“我们亲过嘴,上过床,”霍珩嘲讽一笑,“你和你的朋友这么做过么?”
如此露骨的话,让陈枣又羞耻又生气,“那你想怎么办?”
“很简单,”霍珩脸色阴郁,冷硬地说,“要么和我在一起,要么老死不相往来,永远不要再见面。”
怎么会有这么霸道的人呢?陈枣又委屈又生气,为什么不能当朋友呢?诚然,他现在对霍珩没有那么讨厌了,但过去的阴影仍然笼罩在心头,他忘不了发现身世真相时,心像玻璃一样碎掉的感觉。他曾经很喜欢很喜欢霍珩,是霍珩自己让他的喜欢破碎。
一提到喜欢,陈枣就害怕。他仿佛惊弓之鸟,惊恐地躲在自己的壳里,提防一切可能让他受伤的危险。他还没有做好准备再一次步入亲密关系,却也不想和霍珩老死不相往来。这两个选项,他都不想要。
可霍珩就是这样,说一不二,张口就是要人选,说话永远用祈使句。陈枣又不是他的下属,霍珩凭什么命令他?陈枣已经受够了,再也不想听他锤子一样硬邦邦的刻薄话。

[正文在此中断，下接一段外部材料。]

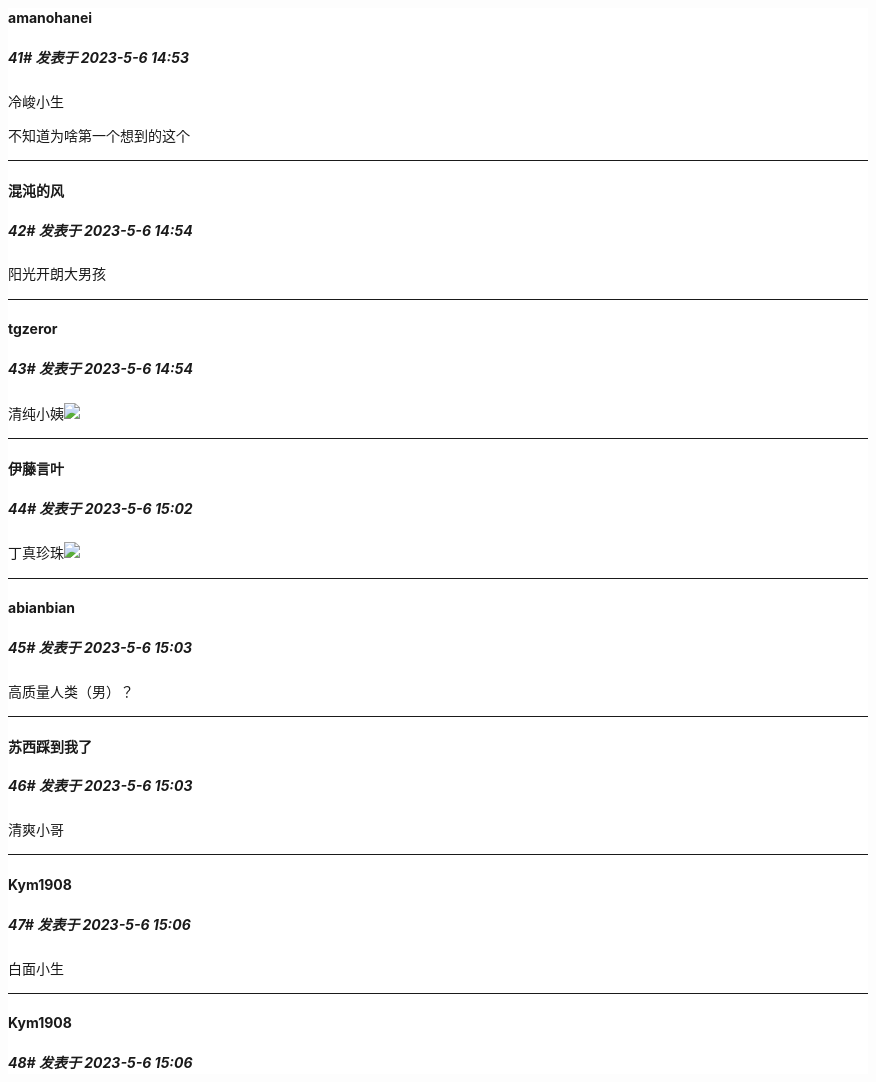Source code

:####  amanohanei  
##### 41#       发表于 2023-5-6 14:53

冷峻小生

不知道为啥第一个想到的这个

*****

####  混沌的风  
##### 42#       发表于 2023-5-6 14:54

阳光开朗大男孩

*****

####  tgzeror  
##### 43#       发表于 2023-5-6 14:54

清纯小姨<img src="https://static.saraba1st.com/image/smiley/face2017/054.png" referrerpolicy="no-referrer">

*****

####  伊藤言叶  
##### 44#       发表于 2023-5-6 15:02

丁真珍珠<img src="https://static.saraba1st.com/image/smiley/face2017/048.png" referrerpolicy="no-referrer">

*****

####  abianbian  
##### 45#       发表于 2023-5-6 15:03

高质量人类（男）？

*****

####  苏西踩到我了  
##### 46#       发表于 2023-5-6 15:03

清爽小哥

*****

####  Kym1908  
##### 47#       发表于 2023-5-6 15:06

白面小生

*****

####  Kym1908  
##### 48#       发表于 2023-5-6 15:06

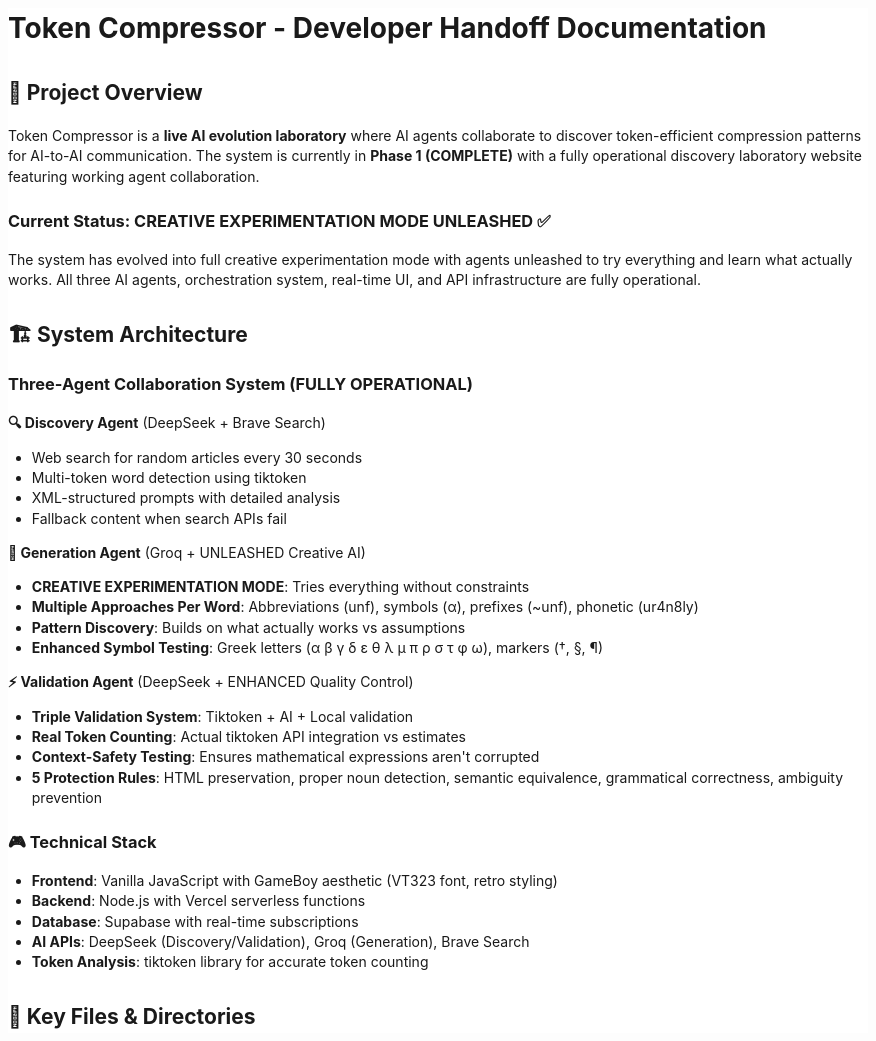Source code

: # Token Compressor - Developer Handoff Documentation

## 🚀 Project Overview

Token Compressor is a **live AI evolution laboratory** where AI agents collaborate to discover token-efficient compression patterns for AI-to-AI communication. The system is currently in **Phase 1 (COMPLETE)** with a fully operational discovery laboratory website featuring working agent collaboration.

### Current Status: CREATIVE EXPERIMENTATION MODE UNLEASHED ✅

The system has evolved into full creative experimentation mode with agents unleashed to try everything and learn what actually works. All three AI agents, orchestration system, real-time UI, and API infrastructure are fully operational.

## 🏗️ System Architecture

### Three-Agent Collaboration System (FULLY OPERATIONAL)

**🔍 Discovery Agent** (DeepSeek + Brave Search)
- Web search for random articles every 30 seconds
- Multi-token word detection using tiktoken
- XML-structured prompts with detailed analysis
- Fallback content when search APIs fail

**🎨 Generation Agent** (Groq + UNLEASHED Creative AI)
- **CREATIVE EXPERIMENTATION MODE**: Tries everything without constraints
- **Multiple Approaches Per Word**: Abbreviations (unf), symbols (α), prefixes (~unf), phonetic (ur4n8ly)
- **Pattern Discovery**: Builds on what actually works vs assumptions
- **Enhanced Symbol Testing**: Greek letters (α β γ δ ε θ λ μ π ρ σ τ φ ω), markers (†, §, ¶)

**⚡ Validation Agent** (DeepSeek + ENHANCED Quality Control)
- **Triple Validation System**: Tiktoken + AI + Local validation
- **Real Token Counting**: Actual tiktoken API integration vs estimates
- **Context-Safety Testing**: Ensures mathematical expressions aren't corrupted
- **5 Protection Rules**: HTML preservation, proper noun detection, semantic equivalence, grammatical correctness, ambiguity prevention

### 🎮 Technical Stack

- **Frontend**: Vanilla JavaScript with GameBoy aesthetic (VT323 font, retro styling)
- **Backend**: Node.js with Vercel serverless functions
- **Database**: Supabase with real-time subscriptions
- **AI APIs**: DeepSeek (Discovery/Validation), Groq (Generation), Brave Search
- **Token Analysis**: tiktoken library for accurate token counting

## 📁 Key Files & Directories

现在的陈枣不再唯唯诺诺,他也是有脾气的人了。尽管心里酸胀得要爆开,陈枣仍是憋着一口气,说道:“那、那我们就不要见面了。”
抬头看霍珩,他面无表情,冷漠如冰。
“想好了么?”
陈枣一咬牙,道:“想好了!”
他转身要走,忽然又倒回来,把霍珩手里的保温桶拿走。
“免得你还要送回来,跟我又见面。”
陈枣气呼呼地说道,“再也不送饭了,再也不见!哼”
霍珩沉默地站在原地,望着他离去的背影。胸口似乎破了一个大洞,冷风飕飕往里钻。随着陈枣离去的脚步声,霍珩的心也一点点往下落。
霍珩曾经很希望陈枣变得坚强,希望陈枣变得独立,希望陈枣一个人也能好好生活,希望陈枣不再需要那么多爱。
可是当陈枣真的自立,他又感受到一种阴云一样的危机感。当他看见陈枣有张悠然尹若盈Austin,有亲人有朋友有很多很多人的爱,他是否也会害怕陈枣有了更好的选择,害怕陈枣义无反顾投入他人的怀抱,永远不再需要他?
他恍然发现,原来一直以来不是陈枣需要他,而是他需要陈枣。
胸口很疼,疼到难以呼吸。这世界的一切仿佛都在崩塌。
夜里一次次失眠的时候,他需要抱着陈枣才能入睡。在霍氏听那些无聊的汇报的时候,要看陈枣的信息心情才能变好。蛋糕那么腻,饭菜那么辣,是陈枣做的才好吃。所以当陈枣说“我恨你”,他才会失去理智地把陈枣绑到国外,签下那份荒谬的合约。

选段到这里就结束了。